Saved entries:
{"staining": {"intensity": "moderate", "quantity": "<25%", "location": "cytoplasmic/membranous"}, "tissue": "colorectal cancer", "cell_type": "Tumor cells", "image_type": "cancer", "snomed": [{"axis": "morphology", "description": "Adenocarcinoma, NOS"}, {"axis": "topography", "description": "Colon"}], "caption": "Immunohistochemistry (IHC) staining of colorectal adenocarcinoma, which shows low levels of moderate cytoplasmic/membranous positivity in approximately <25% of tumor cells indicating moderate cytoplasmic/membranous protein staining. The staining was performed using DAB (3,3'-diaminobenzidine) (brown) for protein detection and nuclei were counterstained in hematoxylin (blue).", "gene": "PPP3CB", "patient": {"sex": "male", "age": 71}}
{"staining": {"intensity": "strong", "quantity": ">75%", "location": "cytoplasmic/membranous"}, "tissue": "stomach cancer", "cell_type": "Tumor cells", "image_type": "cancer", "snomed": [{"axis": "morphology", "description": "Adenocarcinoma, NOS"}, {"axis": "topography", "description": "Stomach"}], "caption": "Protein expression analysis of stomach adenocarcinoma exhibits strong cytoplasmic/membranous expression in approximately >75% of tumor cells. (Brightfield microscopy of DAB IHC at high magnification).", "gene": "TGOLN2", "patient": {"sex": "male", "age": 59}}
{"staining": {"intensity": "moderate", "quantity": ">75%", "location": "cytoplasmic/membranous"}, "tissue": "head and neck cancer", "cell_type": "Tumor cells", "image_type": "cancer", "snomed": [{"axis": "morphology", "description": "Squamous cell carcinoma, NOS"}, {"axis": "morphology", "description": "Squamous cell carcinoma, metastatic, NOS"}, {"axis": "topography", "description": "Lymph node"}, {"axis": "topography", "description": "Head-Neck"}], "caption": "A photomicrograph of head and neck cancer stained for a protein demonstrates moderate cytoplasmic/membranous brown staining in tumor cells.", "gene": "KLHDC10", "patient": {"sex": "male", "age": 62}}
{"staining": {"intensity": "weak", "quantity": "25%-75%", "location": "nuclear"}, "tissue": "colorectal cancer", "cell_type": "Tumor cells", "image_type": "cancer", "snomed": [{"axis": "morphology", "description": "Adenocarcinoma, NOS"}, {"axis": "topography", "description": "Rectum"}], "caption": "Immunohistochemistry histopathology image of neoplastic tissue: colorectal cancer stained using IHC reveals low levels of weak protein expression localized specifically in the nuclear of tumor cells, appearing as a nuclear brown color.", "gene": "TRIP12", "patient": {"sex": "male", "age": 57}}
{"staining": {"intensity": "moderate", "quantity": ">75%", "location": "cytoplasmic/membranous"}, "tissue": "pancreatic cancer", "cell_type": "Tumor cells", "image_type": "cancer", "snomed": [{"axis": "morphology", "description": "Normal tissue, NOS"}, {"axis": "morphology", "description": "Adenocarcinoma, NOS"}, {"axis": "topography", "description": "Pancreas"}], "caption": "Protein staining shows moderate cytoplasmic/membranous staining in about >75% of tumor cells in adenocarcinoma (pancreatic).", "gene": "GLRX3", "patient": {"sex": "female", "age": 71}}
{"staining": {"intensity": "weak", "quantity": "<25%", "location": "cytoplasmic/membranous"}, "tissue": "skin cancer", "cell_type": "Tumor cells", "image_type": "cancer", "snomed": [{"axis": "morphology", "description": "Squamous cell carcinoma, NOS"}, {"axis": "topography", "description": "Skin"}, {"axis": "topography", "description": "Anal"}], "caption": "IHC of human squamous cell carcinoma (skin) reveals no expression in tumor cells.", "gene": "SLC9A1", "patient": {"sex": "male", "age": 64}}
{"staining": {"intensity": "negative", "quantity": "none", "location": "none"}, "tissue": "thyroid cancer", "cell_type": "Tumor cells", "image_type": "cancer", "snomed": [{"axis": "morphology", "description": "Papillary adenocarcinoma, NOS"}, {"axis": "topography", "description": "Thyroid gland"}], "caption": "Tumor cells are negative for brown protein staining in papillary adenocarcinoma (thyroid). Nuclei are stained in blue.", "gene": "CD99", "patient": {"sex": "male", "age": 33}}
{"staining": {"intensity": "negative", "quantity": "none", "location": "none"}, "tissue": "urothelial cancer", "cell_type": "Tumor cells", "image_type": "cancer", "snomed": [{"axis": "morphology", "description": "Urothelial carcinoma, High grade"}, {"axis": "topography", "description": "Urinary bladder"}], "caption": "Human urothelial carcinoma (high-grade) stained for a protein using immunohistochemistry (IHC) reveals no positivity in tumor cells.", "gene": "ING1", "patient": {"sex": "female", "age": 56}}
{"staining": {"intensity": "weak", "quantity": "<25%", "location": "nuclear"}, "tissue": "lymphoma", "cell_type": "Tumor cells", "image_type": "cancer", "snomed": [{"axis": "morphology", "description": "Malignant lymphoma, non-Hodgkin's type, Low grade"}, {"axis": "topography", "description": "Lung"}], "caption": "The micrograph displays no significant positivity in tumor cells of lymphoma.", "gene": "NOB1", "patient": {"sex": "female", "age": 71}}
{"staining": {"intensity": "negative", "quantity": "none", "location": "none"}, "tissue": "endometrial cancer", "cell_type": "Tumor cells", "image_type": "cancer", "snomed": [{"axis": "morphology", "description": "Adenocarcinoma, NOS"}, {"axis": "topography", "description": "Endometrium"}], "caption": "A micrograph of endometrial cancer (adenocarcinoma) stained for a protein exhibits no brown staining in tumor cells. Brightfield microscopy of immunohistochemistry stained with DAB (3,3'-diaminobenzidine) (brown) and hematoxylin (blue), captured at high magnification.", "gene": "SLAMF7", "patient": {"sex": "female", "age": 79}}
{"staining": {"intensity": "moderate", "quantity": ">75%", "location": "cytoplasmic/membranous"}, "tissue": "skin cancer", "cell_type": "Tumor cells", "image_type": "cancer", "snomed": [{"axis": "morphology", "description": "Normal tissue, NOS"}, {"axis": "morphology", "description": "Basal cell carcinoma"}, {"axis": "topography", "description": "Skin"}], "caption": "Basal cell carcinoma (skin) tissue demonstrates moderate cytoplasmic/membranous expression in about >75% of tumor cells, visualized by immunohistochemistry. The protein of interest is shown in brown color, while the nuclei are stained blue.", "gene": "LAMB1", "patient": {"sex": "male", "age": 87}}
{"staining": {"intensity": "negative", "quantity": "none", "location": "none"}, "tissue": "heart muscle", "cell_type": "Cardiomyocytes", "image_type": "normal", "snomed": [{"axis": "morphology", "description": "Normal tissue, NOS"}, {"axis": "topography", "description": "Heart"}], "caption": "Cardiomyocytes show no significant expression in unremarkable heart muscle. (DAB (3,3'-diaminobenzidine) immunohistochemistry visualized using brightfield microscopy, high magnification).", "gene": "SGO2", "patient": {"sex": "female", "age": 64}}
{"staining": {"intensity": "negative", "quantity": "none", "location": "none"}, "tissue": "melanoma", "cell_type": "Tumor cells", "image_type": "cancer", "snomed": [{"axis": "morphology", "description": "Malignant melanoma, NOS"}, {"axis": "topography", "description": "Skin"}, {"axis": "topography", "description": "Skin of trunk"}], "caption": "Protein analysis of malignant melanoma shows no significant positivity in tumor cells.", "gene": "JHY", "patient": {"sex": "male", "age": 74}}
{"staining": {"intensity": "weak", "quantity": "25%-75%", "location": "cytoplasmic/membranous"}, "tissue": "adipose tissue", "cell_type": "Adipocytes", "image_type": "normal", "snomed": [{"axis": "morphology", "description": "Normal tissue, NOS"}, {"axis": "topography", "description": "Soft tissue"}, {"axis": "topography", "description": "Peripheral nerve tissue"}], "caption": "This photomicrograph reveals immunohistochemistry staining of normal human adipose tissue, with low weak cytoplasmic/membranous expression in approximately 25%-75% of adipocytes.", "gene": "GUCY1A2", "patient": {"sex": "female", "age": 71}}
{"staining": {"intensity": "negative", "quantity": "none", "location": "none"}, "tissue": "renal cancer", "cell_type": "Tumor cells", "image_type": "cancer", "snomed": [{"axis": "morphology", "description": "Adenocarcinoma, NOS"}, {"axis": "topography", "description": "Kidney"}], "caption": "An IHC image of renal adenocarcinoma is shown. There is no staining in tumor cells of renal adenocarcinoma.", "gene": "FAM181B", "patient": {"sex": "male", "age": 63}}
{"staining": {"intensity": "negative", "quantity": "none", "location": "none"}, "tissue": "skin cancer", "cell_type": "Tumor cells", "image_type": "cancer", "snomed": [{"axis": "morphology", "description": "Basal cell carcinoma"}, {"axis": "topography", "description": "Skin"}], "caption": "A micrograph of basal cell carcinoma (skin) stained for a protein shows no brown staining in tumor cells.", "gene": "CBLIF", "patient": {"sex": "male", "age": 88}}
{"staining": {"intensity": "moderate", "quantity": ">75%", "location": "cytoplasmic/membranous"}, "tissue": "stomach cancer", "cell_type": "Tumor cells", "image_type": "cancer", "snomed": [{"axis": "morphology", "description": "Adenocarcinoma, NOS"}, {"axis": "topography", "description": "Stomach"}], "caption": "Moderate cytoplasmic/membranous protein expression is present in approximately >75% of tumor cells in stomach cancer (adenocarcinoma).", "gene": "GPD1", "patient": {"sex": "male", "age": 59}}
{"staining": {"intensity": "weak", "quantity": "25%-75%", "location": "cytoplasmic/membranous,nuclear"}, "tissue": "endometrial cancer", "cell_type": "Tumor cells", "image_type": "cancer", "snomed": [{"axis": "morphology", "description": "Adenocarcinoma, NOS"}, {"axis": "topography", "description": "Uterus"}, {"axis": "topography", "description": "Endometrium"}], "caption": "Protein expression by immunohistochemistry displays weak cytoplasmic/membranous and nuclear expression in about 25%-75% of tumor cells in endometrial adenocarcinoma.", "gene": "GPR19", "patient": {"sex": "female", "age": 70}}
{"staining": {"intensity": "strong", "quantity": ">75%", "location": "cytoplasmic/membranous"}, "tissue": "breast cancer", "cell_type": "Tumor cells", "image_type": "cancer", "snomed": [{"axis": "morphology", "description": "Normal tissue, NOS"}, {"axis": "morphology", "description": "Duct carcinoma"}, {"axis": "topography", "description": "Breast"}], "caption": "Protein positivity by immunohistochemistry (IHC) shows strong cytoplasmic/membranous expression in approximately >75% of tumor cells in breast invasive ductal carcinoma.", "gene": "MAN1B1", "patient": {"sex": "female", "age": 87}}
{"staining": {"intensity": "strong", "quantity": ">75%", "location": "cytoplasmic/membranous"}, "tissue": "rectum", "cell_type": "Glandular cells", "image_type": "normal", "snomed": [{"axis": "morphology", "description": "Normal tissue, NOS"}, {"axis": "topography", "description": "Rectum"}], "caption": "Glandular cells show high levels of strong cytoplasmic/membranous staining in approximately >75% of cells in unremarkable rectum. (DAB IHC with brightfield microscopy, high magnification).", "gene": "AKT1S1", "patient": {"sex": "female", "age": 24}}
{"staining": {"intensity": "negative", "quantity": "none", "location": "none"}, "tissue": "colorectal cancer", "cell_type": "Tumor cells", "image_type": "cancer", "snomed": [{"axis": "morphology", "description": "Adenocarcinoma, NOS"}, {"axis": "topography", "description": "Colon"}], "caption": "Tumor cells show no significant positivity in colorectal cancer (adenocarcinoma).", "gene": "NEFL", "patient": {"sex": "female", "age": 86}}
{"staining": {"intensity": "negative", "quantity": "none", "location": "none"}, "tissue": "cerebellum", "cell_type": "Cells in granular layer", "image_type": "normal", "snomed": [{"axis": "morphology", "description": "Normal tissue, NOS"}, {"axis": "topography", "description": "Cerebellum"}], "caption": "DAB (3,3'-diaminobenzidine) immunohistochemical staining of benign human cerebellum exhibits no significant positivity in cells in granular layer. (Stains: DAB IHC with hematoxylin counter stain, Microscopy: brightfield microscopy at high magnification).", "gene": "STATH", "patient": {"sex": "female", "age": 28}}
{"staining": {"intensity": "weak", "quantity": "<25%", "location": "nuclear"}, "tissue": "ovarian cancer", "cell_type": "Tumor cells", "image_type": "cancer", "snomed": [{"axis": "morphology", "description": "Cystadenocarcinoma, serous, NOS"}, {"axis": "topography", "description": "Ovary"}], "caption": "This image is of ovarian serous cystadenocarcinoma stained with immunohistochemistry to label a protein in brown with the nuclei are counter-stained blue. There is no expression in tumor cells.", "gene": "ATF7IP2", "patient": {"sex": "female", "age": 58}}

• **TASK BRIEF**
Reproduce precisely, and with no line left out, each line from the top of the entries through the line that carries "photomicrograph of head".

• **ANSWER TO THE EXERCISE**
{"staining": {"intensity": "moderate", "quantity": "<25%", "location": "cytoplasmic/membranous"}, "tissue": "colorectal cancer", "cell_type": "Tumor cells", "image_type": "cancer", "snomed": [{"axis": "morphology", "description": "Adenocarcinoma, NOS"}, {"axis": "topography", "description": "Colon"}], "caption": "Immunohistochemistry (IHC) staining of colorectal adenocarcinoma, which shows low levels of moderate cytoplasmic/membranous positivity in approximately <25% of tumor cells indicating moderate cytoplasmic/membranous protein staining. The staining was performed using DAB (3,3'-diaminobenzidine) (brown) for protein detection and nuclei were counterstained in hematoxylin (blue).", "gene": "PPP3CB", "patient": {"sex": "male", "age": 71}}
{"staining": {"intensity": "strong", "quantity": ">75%", "location": "cytoplasmic/membranous"}, "tissue": "stomach cancer", "cell_type": "Tumor cells", "image_type": "cancer", "snomed": [{"axis": "morphology", "description": "Adenocarcinoma, NOS"}, {"axis": "topography", "description": "Stomach"}], "caption": "Protein expression analysis of stomach adenocarcinoma exhibits strong cytoplasmic/membranous expression in approximately >75% of tumor cells. (Brightfield microscopy of DAB IHC at high magnification).", "gene": "TGOLN2", "patient": {"sex": "male", "age": 59}}
{"staining": {"intensity": "moderate", "quantity": ">75%", "location": "cytoplasmic/membranous"}, "tissue": "head and neck cancer", "cell_type": "Tumor cells", "image_type": "cancer", "snomed": [{"axis": "morphology", "description": "Squamous cell carcinoma, NOS"}, {"axis": "morphology", "description": "Squamous cell carcinoma, metastatic, NOS"}, {"axis": "topography", "description": "Lymph node"}, {"axis": "topography", "description": "Head-Neck"}], "caption": "A photomicrograph of head and neck cancer stained for a protein demonstrates moderate cytoplasmic/membranous brown staining in tumor cells.", "gene": "KLHDC10", "patient": {"sex": "male", "age": 62}}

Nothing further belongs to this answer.